ABOUT THIS TASK
Which lines of the data below contain "corners"? Please show them all.

▼▼▼

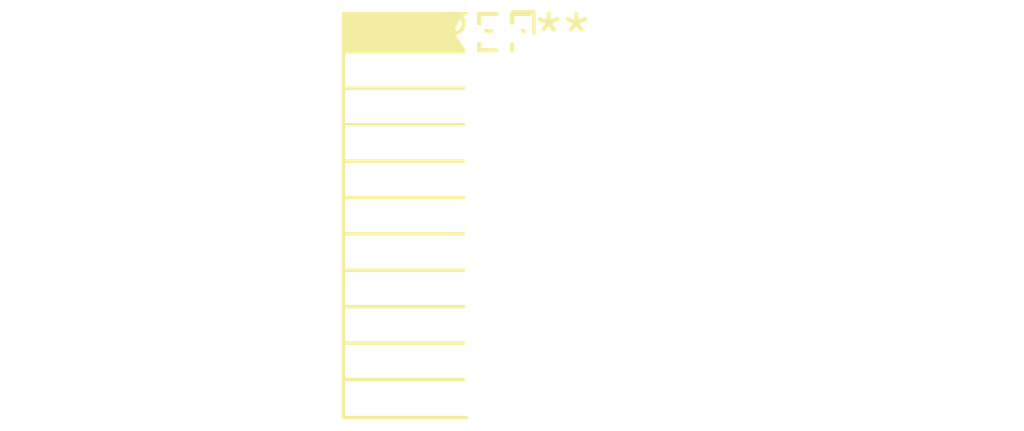
<source format=kicad_pcb>
(kicad_pcb (version 20240108) (generator pcbnew)

  (general
    (thickness 1.6)
  )

  (paper "A4")
  (layers
    (0 "F.Cu" signal)
    (31 "B.Cu" signal)
    (32 "B.Adhes" user "B.Adhesive")
    (33 "F.Adhes" user "F.Adhesive")
    (34 "B.Paste" user)
    (35 "F.Paste" user)
    (36 "B.SilkS" user "B.Silkscreen")
    (37 "F.SilkS" user "F.Silkscreen")
    (38 "B.Mask" user)
    (39 "F.Mask" user)
    (40 "Dwgs.User" user "User.Drawings")
    (41 "Cmts.User" user "User.Comments")
    (42 "Eco1.User" user "User.Eco1")
    (43 "Eco2.User" user "User.Eco2")
    (44 "Edge.Cuts" user)
    (45 "Margin" user)
    (46 "B.CrtYd" user "B.Courtyard")
    (47 "F.CrtYd" user "F.Courtyard")
    (48 "B.Fab" user)
    (49 "F.Fab" user)
    (50 "User.1" user)
    (51 "User.2" user)
    (52 "User.3" user)
    (53 "User.4" user)
    (54 "User.5" user)
    (55 "User.6" user)
    (56 "User.7" user)
    (57 "User.8" user)
    (58 "User.9" user)
  )

  (setup
    (pad_to_mask_clearance 0)
    (pcbplotparams
      (layerselection 0x00010fc_ffffffff)
      (plot_on_all_layers_selection 0x0000000_00000000)
      (disableapertmacros false)
      (usegerberextensions false)
      (usegerberattributes false)
      (usegerberadvancedattributes false)
      (creategerberjobfile false)
      (dashed_line_dash_ratio 12.000000)
      (dashed_line_gap_ratio 3.000000)
      (svgprecision 4)
      (plotframeref false)
      (viasonmask false)
      (mode 1)
      (useauxorigin false)
      (hpglpennumber 1)
      (hpglpenspeed 20)
      (hpglpendiameter 15.000000)
      (dxfpolygonmode false)
      (dxfimperialunits false)
      (dxfusepcbnewfont false)
      (psnegative false)
      (psa4output false)
      (plotreference false)
      (plotvalue false)
      (plotinvisibletext false)
      (sketchpadsonfab false)
      (subtractmaskfromsilk false)
      (outputformat 1)
      (mirror false)
      (drillshape 1)
      (scaleselection 1)
      (outputdirectory "")
    )
  )

  (net 0 "")

  (footprint "PinSocket_2x11_P1.27mm_Horizontal" (layer "F.Cu") (at 0 0))

)

</source>
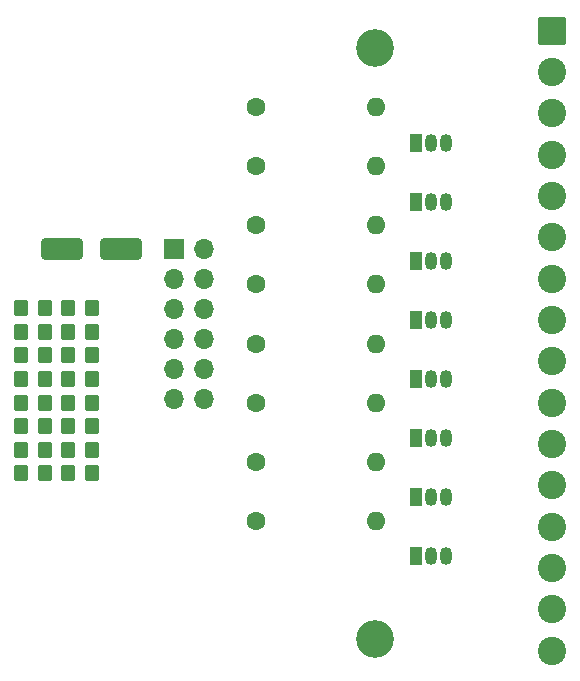
<source format=gbr>
%TF.GenerationSoftware,KiCad,Pcbnew,9.0.0*%
%TF.CreationDate,2025-03-23T16:41:57-07:00*%
%TF.ProjectId,Lights,4c696768-7473-42e6-9b69-6361645f7063,n/c*%
%TF.SameCoordinates,Original*%
%TF.FileFunction,Soldermask,Top*%
%TF.FilePolarity,Negative*%
%FSLAX46Y46*%
G04 Gerber Fmt 4.6, Leading zero omitted, Abs format (unit mm)*
G04 Created by KiCad (PCBNEW 9.0.0) date 2025-03-23 16:41:57*
%MOMM*%
%LPD*%
G01*
G04 APERTURE LIST*
G04 Aperture macros list*
%AMRoundRect*
0 Rectangle with rounded corners*
0 $1 Rounding radius*
0 $2 $3 $4 $5 $6 $7 $8 $9 X,Y pos of 4 corners*
0 Add a 4 corners polygon primitive as box body*
4,1,4,$2,$3,$4,$5,$6,$7,$8,$9,$2,$3,0*
0 Add four circle primitives for the rounded corners*
1,1,$1+$1,$2,$3*
1,1,$1+$1,$4,$5*
1,1,$1+$1,$6,$7*
1,1,$1+$1,$8,$9*
0 Add four rect primitives between the rounded corners*
20,1,$1+$1,$2,$3,$4,$5,0*
20,1,$1+$1,$4,$5,$6,$7,0*
20,1,$1+$1,$6,$7,$8,$9,0*
20,1,$1+$1,$8,$9,$2,$3,0*%
G04 Aperture macros list end*
%ADD10C,1.600000*%
%ADD11O,1.600000X1.600000*%
%ADD12RoundRect,0.250000X0.350000X0.450000X-0.350000X0.450000X-0.350000X-0.450000X0.350000X-0.450000X0*%
%ADD13R,1.050000X1.500000*%
%ADD14O,1.050000X1.500000*%
%ADD15RoundRect,0.250001X-0.949999X0.949999X-0.949999X-0.949999X0.949999X-0.949999X0.949999X0.949999X0*%
%ADD16C,2.400000*%
%ADD17R,1.700000X1.700000*%
%ADD18O,1.700000X1.700000*%
%ADD19C,3.200000*%
%ADD20RoundRect,0.250000X-1.500000X-0.650000X1.500000X-0.650000X1.500000X0.650000X-1.500000X0.650000X0*%
G04 APERTURE END LIST*
D10*
%TO.C,R24*%
X179920000Y-80000000D03*
D11*
X190080000Y-80000000D03*
%TD*%
D10*
%TO.C,R23*%
X179920000Y-75000000D03*
D11*
X190080000Y-75000000D03*
%TD*%
D10*
%TO.C,R22*%
X179920000Y-70000000D03*
D11*
X190080000Y-70000000D03*
%TD*%
D10*
%TO.C,R21*%
X179920000Y-65000000D03*
D11*
X190080000Y-65000000D03*
%TD*%
D10*
%TO.C,R20*%
X179920000Y-60000000D03*
D11*
X190080000Y-60000000D03*
%TD*%
D10*
%TO.C,R19*%
X179920000Y-55000000D03*
D11*
X190080000Y-55000000D03*
%TD*%
D10*
%TO.C,R18*%
X179920000Y-50000000D03*
D11*
X190080000Y-50000000D03*
%TD*%
D10*
%TO.C,R17*%
X179920000Y-45000000D03*
D11*
X190080000Y-45000000D03*
%TD*%
D12*
%TO.C,R16*%
X162000000Y-76000000D03*
X160000000Y-76000000D03*
%TD*%
%TO.C,R15*%
X162000000Y-74000000D03*
X160000000Y-74000000D03*
%TD*%
%TO.C,R14*%
X162000000Y-72000000D03*
X160000000Y-72000000D03*
%TD*%
%TO.C,R13*%
X162000000Y-70000000D03*
X160000000Y-70000000D03*
%TD*%
%TO.C,R12*%
X162000000Y-68000000D03*
X160000000Y-68000000D03*
%TD*%
%TO.C,R11*%
X162000000Y-66000000D03*
X160000000Y-66000000D03*
%TD*%
%TO.C,R10*%
X162000000Y-64000000D03*
X160000000Y-64000000D03*
%TD*%
%TO.C,R9*%
X162000000Y-62000000D03*
X160000000Y-62000000D03*
%TD*%
%TO.C,R8*%
X166000000Y-76000000D03*
X164000000Y-76000000D03*
%TD*%
%TO.C,R7*%
X166000000Y-74000000D03*
X164000000Y-74000000D03*
%TD*%
%TO.C,R6*%
X166000000Y-72000000D03*
X164000000Y-72000000D03*
%TD*%
%TO.C,R5*%
X166000000Y-70000000D03*
X164000000Y-70000000D03*
%TD*%
%TO.C,R4*%
X166000000Y-68000000D03*
X164000000Y-68000000D03*
%TD*%
%TO.C,R3*%
X166000000Y-66000000D03*
X164000000Y-66000000D03*
%TD*%
%TO.C,R2*%
X166000000Y-64000000D03*
X164000000Y-64000000D03*
%TD*%
%TO.C,R1*%
X166000000Y-62000000D03*
X164000000Y-62000000D03*
%TD*%
D13*
%TO.C,Q8*%
X193460000Y-83000000D03*
D14*
X194730000Y-83000000D03*
X196000000Y-83000000D03*
%TD*%
D13*
%TO.C,Q7*%
X193460000Y-78000000D03*
D14*
X194730000Y-78000000D03*
X196000000Y-78000000D03*
%TD*%
D13*
%TO.C,Q6*%
X193460000Y-73000000D03*
D14*
X194730000Y-73000000D03*
X196000000Y-73000000D03*
%TD*%
D13*
%TO.C,Q5*%
X193460000Y-68000000D03*
D14*
X194730000Y-68000000D03*
X196000000Y-68000000D03*
%TD*%
D13*
%TO.C,Q4*%
X193460000Y-63000000D03*
D14*
X194730000Y-63000000D03*
X196000000Y-63000000D03*
%TD*%
D13*
%TO.C,Q3*%
X193460000Y-58000000D03*
D14*
X194730000Y-58000000D03*
X196000000Y-58000000D03*
%TD*%
D13*
%TO.C,Q2*%
X193460000Y-53000000D03*
D14*
X194730000Y-53000000D03*
X196000000Y-53000000D03*
%TD*%
D13*
%TO.C,Q1*%
X193460000Y-48000000D03*
D14*
X194730000Y-48000000D03*
X196000000Y-48000000D03*
%TD*%
D15*
%TO.C,J2*%
X205000000Y-38500000D03*
D16*
X205000000Y-42000000D03*
X205000000Y-45500000D03*
X205000000Y-49000000D03*
X205000000Y-52500000D03*
X205000000Y-56000000D03*
X205000000Y-59500000D03*
X205000000Y-63000000D03*
X205000000Y-66500000D03*
X205000000Y-70000000D03*
X205000000Y-73500000D03*
X205000000Y-77000000D03*
X205000000Y-80500000D03*
X205000000Y-84000000D03*
X205000000Y-87500000D03*
X205000000Y-91000000D03*
%TD*%
D17*
%TO.C,J1*%
X173000000Y-57000000D03*
D18*
X175540000Y-57000000D03*
X173000000Y-59540000D03*
X175540000Y-59540000D03*
X173000000Y-62080000D03*
X175540000Y-62080000D03*
X173000000Y-64620000D03*
X175540000Y-64620000D03*
X173000000Y-67160000D03*
X175540000Y-67160000D03*
X173000000Y-69700000D03*
X175540000Y-69700000D03*
%TD*%
D19*
%TO.C,H2*%
X190000000Y-90000000D03*
%TD*%
%TO.C,H1*%
X190000000Y-40000000D03*
%TD*%
D20*
%TO.C,D1*%
X163500000Y-57000000D03*
X168500000Y-57000000D03*
%TD*%
M02*

</source>
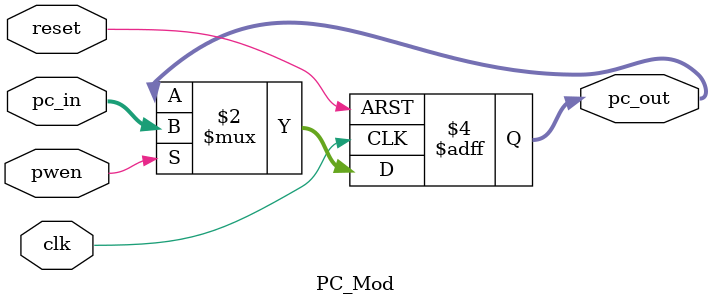
<source format=v>
module PC_Mod(clk, reset, pwen, pc_in, pc_out);
    input clk, reset, pwen;
    input [3:0] pc_in;
    output [3:0] pc_out;
    reg [3:0] pc_out;

    always @(posedge clk or posedge reset) begin
        if (reset) begin
            pc_out <= 4'b0000;
        end else if (pwen) begin
            pc_out <= pc_in;
        end
    end
endmodule

</source>
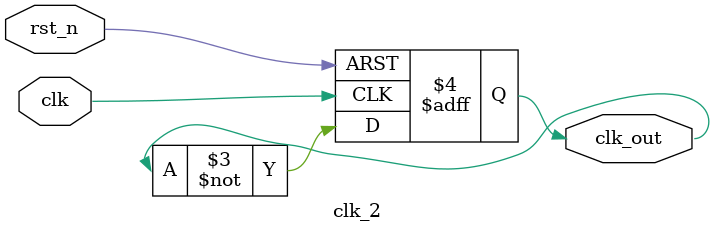
<source format=v>
module clk_2(
    input clk,rst_n,
    output reg clk_out
);

    always@(posedge clk or negedge rst_n)begin
        if(!rst_n)
            clk_out<=0;
        else
            clk_out<=~clk_out;
    end

endmodule
</source>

▲▲▲

ANSWER FOR THE TASK
0 Rectangle with rounded corners*
0 $2 $3 $4 $5 $6 $7 $8 $9 X,Y pos of 4 corners*
0 Add a 4 corners polygon primitive as box body*
0 Add four circle primitives for the rounded corners*
0 Add four rect primitives between the rounded corners*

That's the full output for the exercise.